How strings break recursion
>>> import sys
>>> sys.setrecursionlimit(10)                       # ❶
>>> flatten(nested, [])
[1, 2, 3, 8, 9, 10, 11, 4, 5, 6, 7, 12, 13, 14, 15, 16, 17, 18]
>>> flatten('abc', [])
Traceback (most recent call last):
  File "<stdin>", line 1, in <module>
  File "<stdin>", line 4, in flatten
  File "<stdin>", line 4, in flatten
  File "<stdin>", line 4, in flatten
  [Previous line repeated 6 more times]             # ❷
RecursionError: maximum recursion depth exceeded

❶ The same breakage occurs with a default depth of 1000, it just shows more lines of traceback before doing so.

❷ Recent python shells simplify many tracebacks, but ipython does not by default.

Using flatten2() or flatten_gen() will produce very similar tracebacks and exceptions (small details of their tracebacks vary, but RecursionError is the general result in all cases).

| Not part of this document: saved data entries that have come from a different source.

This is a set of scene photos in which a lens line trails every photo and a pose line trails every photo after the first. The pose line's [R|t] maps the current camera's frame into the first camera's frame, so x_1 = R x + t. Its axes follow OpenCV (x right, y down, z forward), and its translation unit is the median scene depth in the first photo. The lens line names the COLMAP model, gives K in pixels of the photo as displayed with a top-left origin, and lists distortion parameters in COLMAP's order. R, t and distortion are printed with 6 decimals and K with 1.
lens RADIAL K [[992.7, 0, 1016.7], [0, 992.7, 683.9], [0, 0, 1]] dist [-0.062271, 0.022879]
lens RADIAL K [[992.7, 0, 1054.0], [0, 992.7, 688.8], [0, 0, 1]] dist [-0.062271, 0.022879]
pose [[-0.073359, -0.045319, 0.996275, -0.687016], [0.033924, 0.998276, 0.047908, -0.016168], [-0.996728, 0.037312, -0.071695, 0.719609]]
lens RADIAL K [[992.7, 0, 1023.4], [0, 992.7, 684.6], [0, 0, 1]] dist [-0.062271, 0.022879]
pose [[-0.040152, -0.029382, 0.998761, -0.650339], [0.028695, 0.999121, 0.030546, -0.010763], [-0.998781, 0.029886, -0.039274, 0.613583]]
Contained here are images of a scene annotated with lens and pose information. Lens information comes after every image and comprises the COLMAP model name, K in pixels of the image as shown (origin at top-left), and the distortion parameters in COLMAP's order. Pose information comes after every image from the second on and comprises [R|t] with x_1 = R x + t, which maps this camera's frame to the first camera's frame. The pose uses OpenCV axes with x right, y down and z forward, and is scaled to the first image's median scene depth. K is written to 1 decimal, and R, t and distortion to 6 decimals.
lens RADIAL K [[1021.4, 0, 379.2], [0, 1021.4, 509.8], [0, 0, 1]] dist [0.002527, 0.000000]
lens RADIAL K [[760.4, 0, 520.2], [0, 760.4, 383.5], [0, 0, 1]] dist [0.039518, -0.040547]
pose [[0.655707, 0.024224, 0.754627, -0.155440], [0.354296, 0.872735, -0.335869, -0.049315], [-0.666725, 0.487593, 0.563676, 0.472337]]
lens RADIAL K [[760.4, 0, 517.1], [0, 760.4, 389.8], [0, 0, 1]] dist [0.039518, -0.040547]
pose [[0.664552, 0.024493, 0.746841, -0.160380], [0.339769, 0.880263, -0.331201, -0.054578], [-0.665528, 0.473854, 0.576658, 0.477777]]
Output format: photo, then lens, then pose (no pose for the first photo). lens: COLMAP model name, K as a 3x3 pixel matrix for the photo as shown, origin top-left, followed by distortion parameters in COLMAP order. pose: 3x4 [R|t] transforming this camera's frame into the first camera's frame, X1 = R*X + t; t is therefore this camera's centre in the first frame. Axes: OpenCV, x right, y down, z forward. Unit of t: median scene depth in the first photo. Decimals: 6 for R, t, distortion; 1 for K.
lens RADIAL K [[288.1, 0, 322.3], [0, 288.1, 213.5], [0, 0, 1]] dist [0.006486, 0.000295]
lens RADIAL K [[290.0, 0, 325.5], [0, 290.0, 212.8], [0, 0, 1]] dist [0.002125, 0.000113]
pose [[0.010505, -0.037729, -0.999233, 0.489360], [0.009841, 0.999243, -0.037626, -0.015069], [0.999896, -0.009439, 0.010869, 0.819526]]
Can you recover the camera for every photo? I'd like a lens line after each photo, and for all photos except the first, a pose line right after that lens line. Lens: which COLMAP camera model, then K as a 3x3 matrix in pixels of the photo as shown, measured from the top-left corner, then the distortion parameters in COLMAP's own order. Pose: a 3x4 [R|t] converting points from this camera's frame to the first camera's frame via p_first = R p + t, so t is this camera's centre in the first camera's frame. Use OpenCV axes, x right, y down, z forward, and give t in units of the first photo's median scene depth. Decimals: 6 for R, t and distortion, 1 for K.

If strings are nested within other data structures rather than top level, the result is essentially the same:

>>> flatten2(('a', ('b', 'c')), [])
Traceback (most recent call last):
  File "<stdin>", line 1, in <module>
  File "<stdin>", line 4, in flatten2
  File "<stdin>", line 4, in flatten2
  File "<stdin>", line 4, in flatten2
  [Previous line repeated 2 more times]
  File "<stdin>", line 2, in flatten2
  File "<frozen abc>", line 119, in __instancecheck__
RecursionError: maximum recursion depth exceeded in comparison

The solution to these issues is to add some unfortunate ugliness to code, as in the examples shown here.

Ugly but safe flatten function
>>> def flatten_safe(o, items=[]):
...     if isinstance(o, (str, bytes)):             # ❶
...         items.append(o)
...     elif isinstance(o, Iterable):
...         for part in o:
...             flatten_safe(part, items)
...     else:
...         items.append(o)
...     return items
...
>>> flatten_safe(('a', ['b', 'c'], {'dee'}), [])
['a', 'b', 'c', 'dee']
>>> flatten_safe(nested, [])
[1, 2, 3, 8, 9, 10, 11, 4, 5, 6, 7, 12, 13, 14, 15, 16, 17, 18]

>>> flatten([b'abc', [100, 101]], [])
[97, 98, 99, 100, 101]                              # ❷
>>> flatten_safe([b'abc', [100, 101]], [])
[b'abc', 100, 101]                                  # ❸

bytes has a slightly different but also annoying issue.

❷ No exception occurred, but probably not what you wanted

❸ Most likely the behavior you were hoping for

It would be nice if Python had a virtual parent class like collections.abc. NonAtomicIterable. Unfortunately, it does not, and it cannot without substantially changing the semantics of Python strings. Or perhaps, less intrusively, isinstance() could conceivably check for something else beyond the presence of an .__iter__() when deciding whether an object is an instance of this hypothetical NonAtomicIterable interface.

For the current Python version, 3.12 as of this writing, special case checking for string-ness is really the only approach available to handle the dual composite/atomic nature of strings.